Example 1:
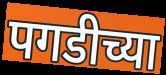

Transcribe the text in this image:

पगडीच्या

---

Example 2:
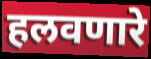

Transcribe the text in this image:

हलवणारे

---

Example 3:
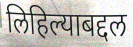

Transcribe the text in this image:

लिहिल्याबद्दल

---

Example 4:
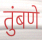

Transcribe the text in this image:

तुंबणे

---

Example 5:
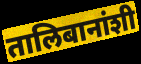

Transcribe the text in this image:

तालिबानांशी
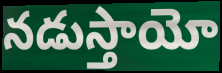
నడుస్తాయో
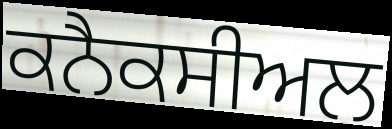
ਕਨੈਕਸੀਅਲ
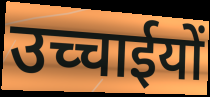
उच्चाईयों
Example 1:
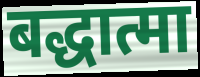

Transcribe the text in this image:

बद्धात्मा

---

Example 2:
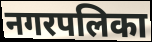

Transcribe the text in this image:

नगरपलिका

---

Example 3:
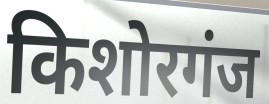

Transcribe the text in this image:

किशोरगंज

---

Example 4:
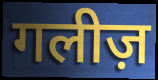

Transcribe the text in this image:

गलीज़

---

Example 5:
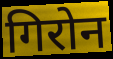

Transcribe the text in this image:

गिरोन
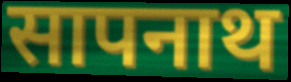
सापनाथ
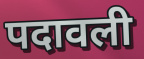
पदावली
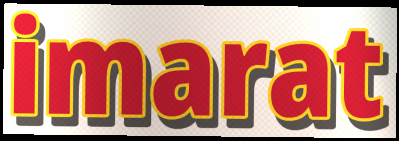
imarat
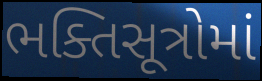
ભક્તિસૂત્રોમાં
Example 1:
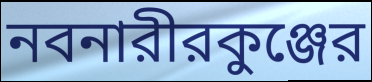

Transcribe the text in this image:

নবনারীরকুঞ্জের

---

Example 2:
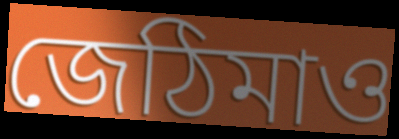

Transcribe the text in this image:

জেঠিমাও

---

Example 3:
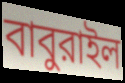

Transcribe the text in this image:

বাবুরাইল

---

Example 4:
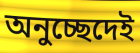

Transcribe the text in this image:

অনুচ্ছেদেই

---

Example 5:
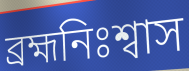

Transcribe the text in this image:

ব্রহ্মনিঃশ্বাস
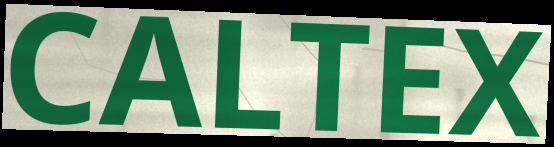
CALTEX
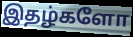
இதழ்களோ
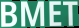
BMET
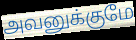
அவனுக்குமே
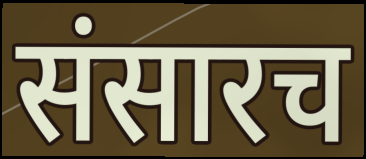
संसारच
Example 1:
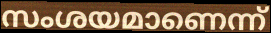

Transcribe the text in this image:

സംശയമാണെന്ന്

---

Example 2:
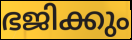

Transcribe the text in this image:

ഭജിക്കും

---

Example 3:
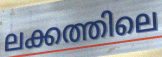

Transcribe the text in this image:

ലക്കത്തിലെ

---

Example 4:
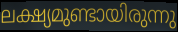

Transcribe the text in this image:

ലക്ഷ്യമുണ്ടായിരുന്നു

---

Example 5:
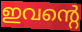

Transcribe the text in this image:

### Your assignment
We ask that the entries above be copied exactly, with the pictures omitted.

### Answer space
Example 1:

Transcribe the text in this image:

पगडीच्या

---

Example 2:

Transcribe the text in this image:

हलवणारे

---

Example 3:

Transcribe the text in this image:

लिहिल्याबद्दल

---

Example 4:

Transcribe the text in this image:

तुंबणे

---

Example 5:

Transcribe the text in this image:

तालिबानांशी
నడుస్తాయో
ਕਨੈਕਸੀਅਲ
उच्चाईयों
Example 1:

Transcribe the text in this image:

बद्धात्मा

---

Example 2:

Transcribe the text in this image:

नगरपलिका

---

Example 3:

Transcribe the text in this image:

किशोरगंज

---

Example 4:

Transcribe the text in this image:

गलीज़

---

Example 5:

Transcribe the text in this image:

गिरोन
सापनाथ
पदावली
imarat
ભક્તિસૂત્રોમાં
Example 1:

Transcribe the text in this image:

নবনারীরকুঞ্জের

---

Example 2:

Transcribe the text in this image:

জেঠিমাও

---

Example 3:

Transcribe the text in this image:

বাবুরাইল

---

Example 4:

Transcribe the text in this image:

অনুচ্ছেদেই

---

Example 5:

Transcribe the text in this image:

ব্রহ্মনিঃশ্বাস
CALTEX
இதழ்களோ
BMET
அவனுக்குமே
संसारच
Example 1:

Transcribe the text in this image:

സംശയമാണെന്ന്

---

Example 2:

Transcribe the text in this image:

ഭജിക്കും

---

Example 3:

Transcribe the text in this image:

ലക്കത്തിലെ

---

Example 4:

Transcribe the text in this image:

ലക്ഷ്യമുണ്ടായിരുന്നു

---

Example 5:

Transcribe the text in this image:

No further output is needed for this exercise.